═══ Given passage ═══

Money Market Funds
This type of funds most usually invests in fixed income, short-term securities. Examples would be government bonds, T-bills (Treasury bills), banker’s acceptance, CD (certificates of deposit) and commercial paper. These are considered a safer form of investment, but also have a lower potential for return.
FACTOID: Commercial paper is a short-term debt issued by a corporation. This is usually done for purposes of funding accounts receivable or meeting short-term liabilities. Maturity is not longer than 270 days.
Fixed Income Funds
As they name says, these are investments that pay a fixed rate of return over a specified period. They can be compared to governments bonds, investment grade corporate bonds and high-yield bonds. The point of these funds is to generate capital regularly, accomplished mainly through generated interest. High-yield corporate bonds carry, in most instances, a higher degree of risk than comparable funds that hold only government or investment-grade bonds.
Equity funds invest in the stock market, and while they can generate substantial returns, they are also subject to a high degree of risk. It should be noted, there are different types of equity funds, some specializing in growth stocks (those types usually do not pay dividends), income funds (which as the name implies focus on stocks that pay dividends), value stocks, large-cap stocks, mid-cap stocks, small-cap stocks, or a variation of all of these funds, actually spreading the risk.

═══ Dataset records ═══

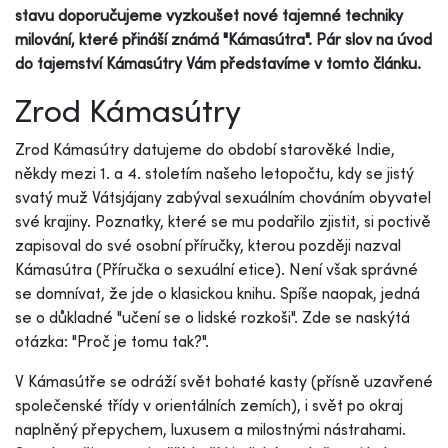
stavu doporučujeme vyzkoušet nové tajemné techniky
milování, které přináší známá "Kámasútra". Pár slov na úvod
do tajemství Kámasútry Vám představíme v tomto článku.
Zrod Kámasútry
Zrod Kámasútry datujeme do období starověké Indie,
někdy mezi 1. a 4. stoletím našeho letopočtu, kdy se jistý
svatý muž Vátsjájany zabýval sexuálním chováním obyvatel
své krajiny. Poznatky, které se mu podařilo zjistit, si poctivě
zapisoval do své osobní příručky, kterou později nazval
Kámasútra (Příručka o sexuální etice). Není však správné
se domnívat, že jde o klasickou knihu. Spíše naopak, jedná
se o důkladné "učení se o lidské rozkoši". Zde se naskýtá
otázka: "Proč je tomu tak?".
V Kámasútře se odráží svět bohaté kasty (přísně uzavřené
společenské třídy v orientálních zemích), i svět po okraj
naplněný přepychem, luxusem a milostnými nástrahami.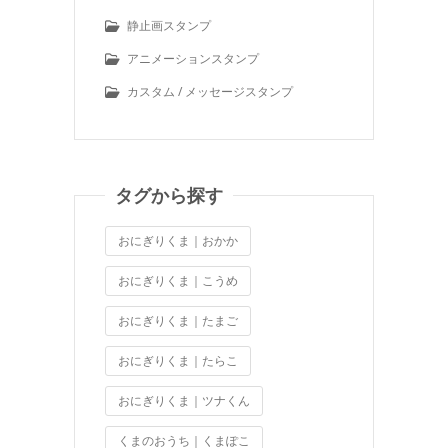
静止画スタンプ
アニメーションスタンプ
カスタム / メッセージスタンプ
タグから探す
おにぎりくま｜おかか
おにぎりくま｜こうめ
おにぎりくま｜たまご
おにぎりくま｜たらこ
おにぎりくま｜ツナくん
くまのおうち｜くまぽこ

═══

Exercise prompt:
Return the full passage on money market, fixed income, and equity funds word for word. The records are unrelated material and stand apart from the passage on fund types.

Solution:
Money Market Funds
This type of funds most usually invests in fixed income, short-term securities. Examples would be government bonds, T-bills (Treasury bills), banker’s acceptance, CD (certificates of deposit) and commercial paper. These are considered a safer form of investment, but also have a lower potential for return.
FACTOID: Commercial paper is a short-term debt issued by a corporation. This is usually done for purposes of funding accounts receivable or meeting short-term liabilities. Maturity is not longer than 270 days.
Fixed Income Funds
As they name says, these are investments that pay a fixed rate of return over a specified period. They can be compared to governments bonds, investment grade corporate bonds and high-yield bonds. The point of these funds is to generate capital regularly, accomplished mainly through generated interest. High-yield corporate bonds carry, in most instances, a higher degree of risk than comparable funds that hold only government or investment-grade bonds.
Equity funds invest in the stock market, and while they can generate substantial returns, they are also subject to a high degree of risk. It should be noted, there are different types of equity funds, some specializing in growth stocks (those types usually do not pay dividends), income funds (which as the name implies focus on stocks that pay dividends), value stocks, large-cap stocks, mid-cap stocks, small-cap stocks, or a variation of all of these funds, actually spreading the risk.